Saturday, June 25, 2011

A quick primer on Changed Block Tracking (CBT)

We are about to implement a new backup solution that is based on Symantec Netbackup 7, and - like any modern VMware backup solution - it leverages a very cool feature named Changed Block Tracking (CBT) that was introduced in vSphere 4.0 to enable efficient block level incremental backups.

Since it has been around for a while there are numerous good articles around about that topic (see references). I will not just reproduce them here, but summarize the most important key facts you need to know if you come into touch with it for the first time.
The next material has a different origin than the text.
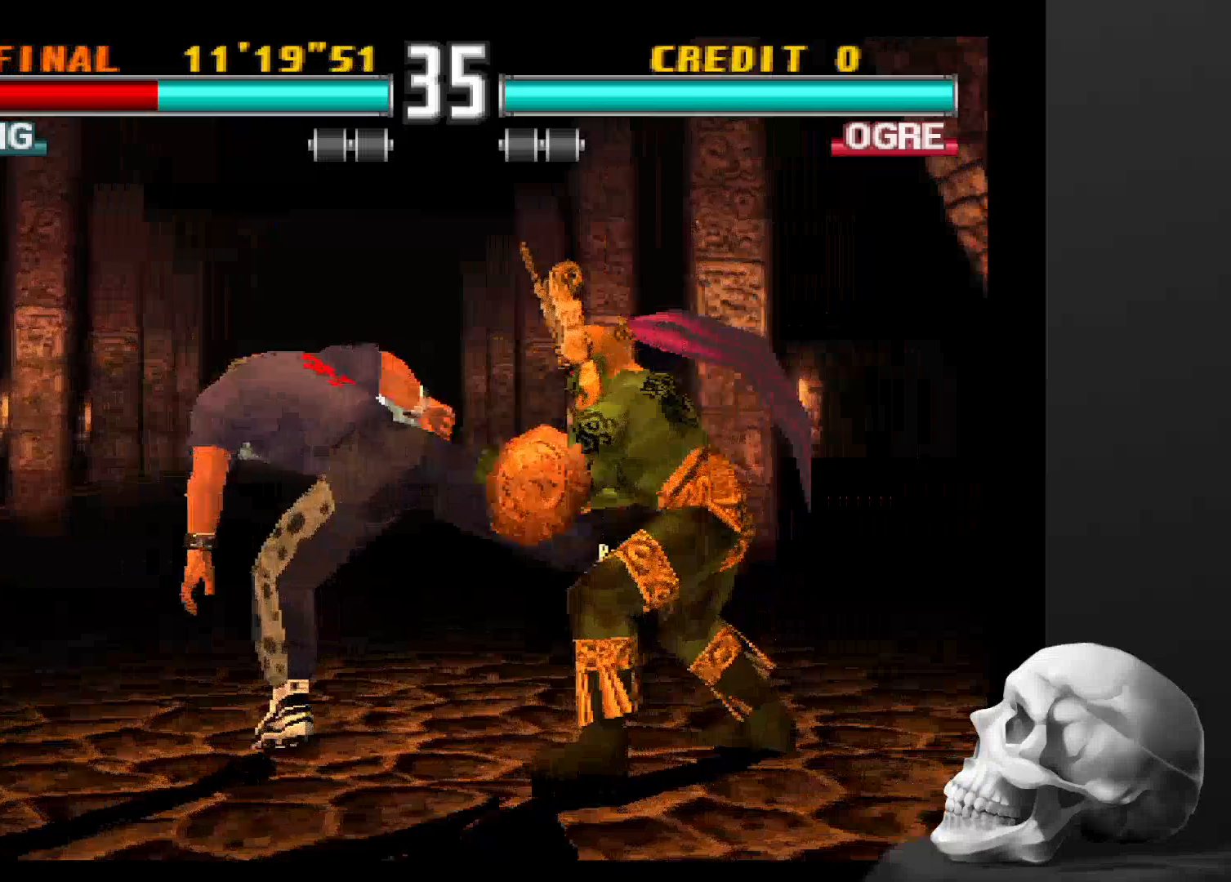
{"buttons": [], "left_stick": "center", "right_stick": "center", "events": [[100, "CIRCLE", "up"]]}
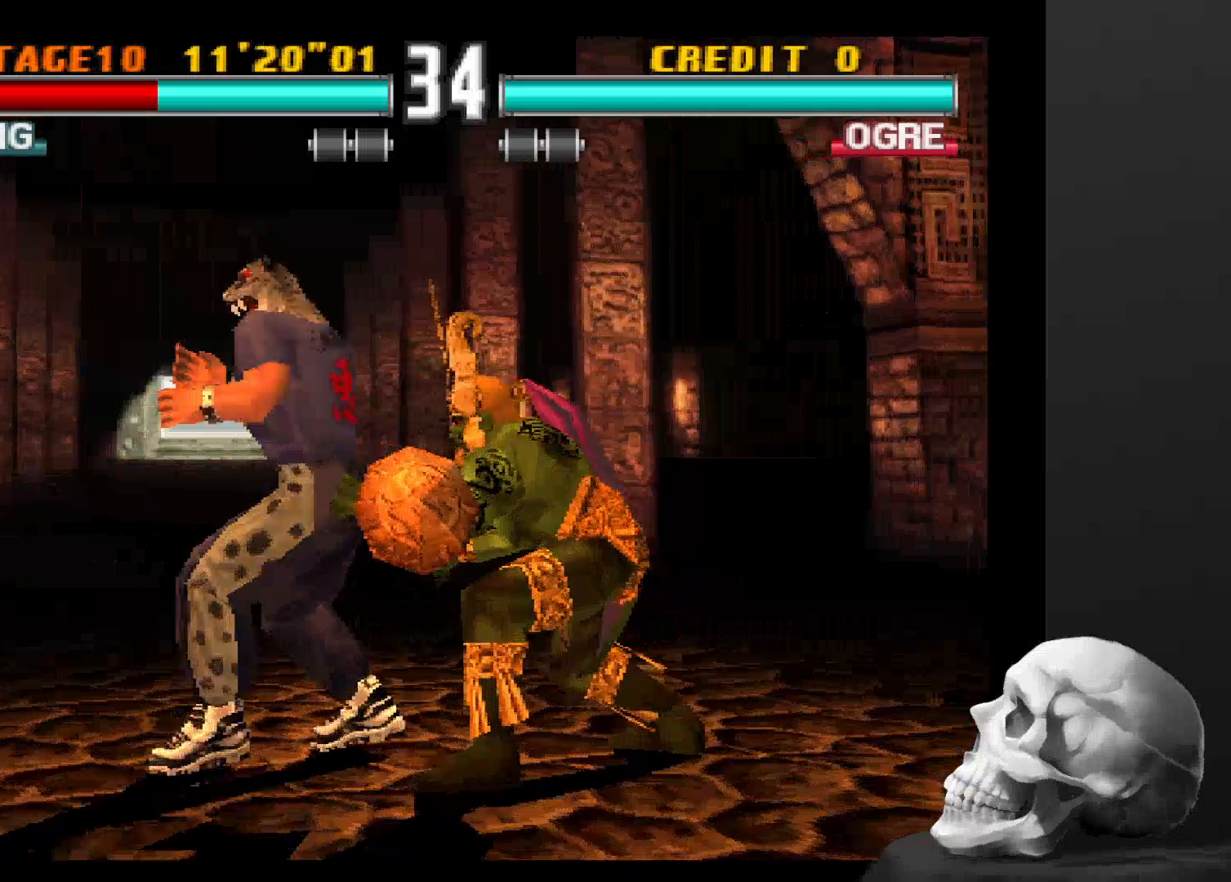
{"buttons": [], "left_stick": "center", "right_stick": "center", "events": []}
1. How does CBT work and what is it good for?
If CBT is enabled for a virtual disk the VMkernel will create an additional file (named ...-ctk.vmdk) in the same directory where it stores a map of all the virtual disk's blocks. Once a block is changed it will be recorded in this map file. This way the VMkernel can easily tell a backup application what blocks of a file have changed since a certain point in time. The application can then perform an incremental backup by saving only these changed blocks.
CBT is also used by Storage VMotion that is able to move a virtual machine's disk files from one datastore to another while it is running.

2. How do you enable CBT?
CBT is to be enabled per virtual disk, and VMware's KB1031873 describes how to do this via editing a VM's advanced configuration parameters through the VI client. Unfortunately this requires the VM to be powered off. However, you can also change the setting while the VM is running by using an appropriate script like the one published here. To make the change effective then you need to perform a so called stun/unstun-cycle on the VM (i.e. power on/off, suspend/resume, create/delete snapshot).
It is important to know that CBT is not enabled by default, because it introduces a small overhead in virtual disk processing.

3. How do CBT and snapshots play together?
When you create a snapshot of a VM's virtual disk an additional ctk-file is created for the delta-disk file of the snapshot. Once this snapshot is deleted again the delta-ctk will be merged with the base-ctk, just like the delta-disk is merged with the base-disk.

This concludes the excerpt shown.